The outdoor practice fields include two synthetic turf practice fields, allowing both the offensive and defensive teams to practice at the same time with the coaches and trainers located in-between. To provide multiple training surfaces, there is also a grass practice field for drills. Two sprinting ramps of differing slopes are provided to condition players for power and speed. Adjacent to the fields, and tucked underneath the weight room, are two plunge pools, to help players reduce recovery time during and after training.
Offices for coaches are located on the fourth floor of the office bar, each provided with the highest technological tools to view films; generous walls of writing surfaces; and comfortable lounging areas to encourage player and coach mentorship. Walnut and other natural wood finishes contribute to the warmth of the environment. Offices for the graduate assistants, interns and football operations support staff reside on the fifth floor. A three-level skybridge connects the “teaching box” and the office bar.
On the sixth floor of the skybridge, a flock of ducks, individually named, displays each Oregon player that has been drafted by a professional football team. Adjacent is the family lounge, an oversized living room for players and their family members to interact pre- and post-game.
The player’s lounge with an outdoor terrace serves as a place for players to rest, recuperate, and interact with teammates. With a view of the practice fields, it also provides a reminder of the work yet to be done.
The “sunglasses” on the West exterior of thefacility is one of the key sustainable features. These exterior glass screens are hungat a distance of 5 feet from the glass façade, functioning as a glare control and thermal heat barrier for the office bar. They allow light in but help block heat, allowing the building to operate with less dependence on air conditioning. The high-performing, triple-glazed glass is coated with a darker tint that reduces glare and reinforces the notion of "armor" on the building.

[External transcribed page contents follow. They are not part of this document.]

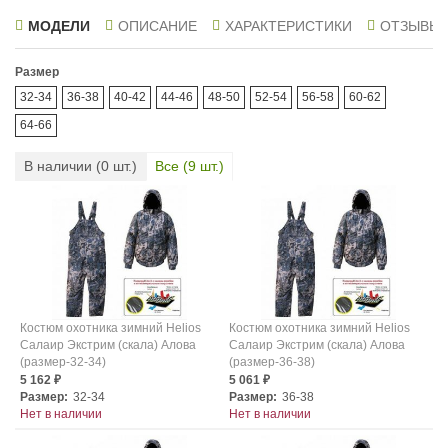
МОДЕЛИ
ОПИСАНИЕ
ХАРАКТЕРИСТИКИ
ОТЗЫВЫ
Размер
32-34
36-38
40-42
44-46
48-50
52-54
56-58
60-62
64-66
В наличии (
0
шт.)
Все (
9
шт.)
Костюм охотника зимний Helios
Костюм охотника зимний Helios
Салаир Экстрим (скала) Алова
Салаир Экстрим (скала) Алова
(размер-32-34)
(размер-36-38)
5 162
5 061
₽
₽
Размер:
32-34
Размер:
36-38
Нет в наличии
Нет в наличии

As a University building, it is required to meet the Oregon State Energy Efficiency Design (SEED) guidelines for exceeding energy efficiency. The predicted energy use intensity is 46.6 kBtu/SF year or 26% more efficient than a baseline code building. Energy efficiency heating and cooling strategies include radiant heating and cooling in the lobby and dining room, night flushing of building mass, and the use of thermafusers rather than traditional VAV boxes that automatically sense the temperature and open or close to meet the temperature requirement in the office bar, minimizing reheat and eliminating overcooling. Ventilation related loads were reduced by energy recovery in the locker room, variable speed fans in the kitchen, displacement ventilation in the large team theater, and demand controlled ventilation strategies that couple ventilation rates to occupant density.
By utilizing quality materials, the Football Performance Center was designed for longevity.
Ultimately, this is a more sustainable approach in that it uses fewer resources and generates less waste. Also, it provides the athletic program with a prized space and a high-quality environment that is more likely to be cared for and respected. The University has seen this result with the Athletic Medicine Center, now more than six years old and showing little wear and tear. The student-athletes and staff help take care of it, with the intention of passing it along to Oregon’s next generation of student-athletes.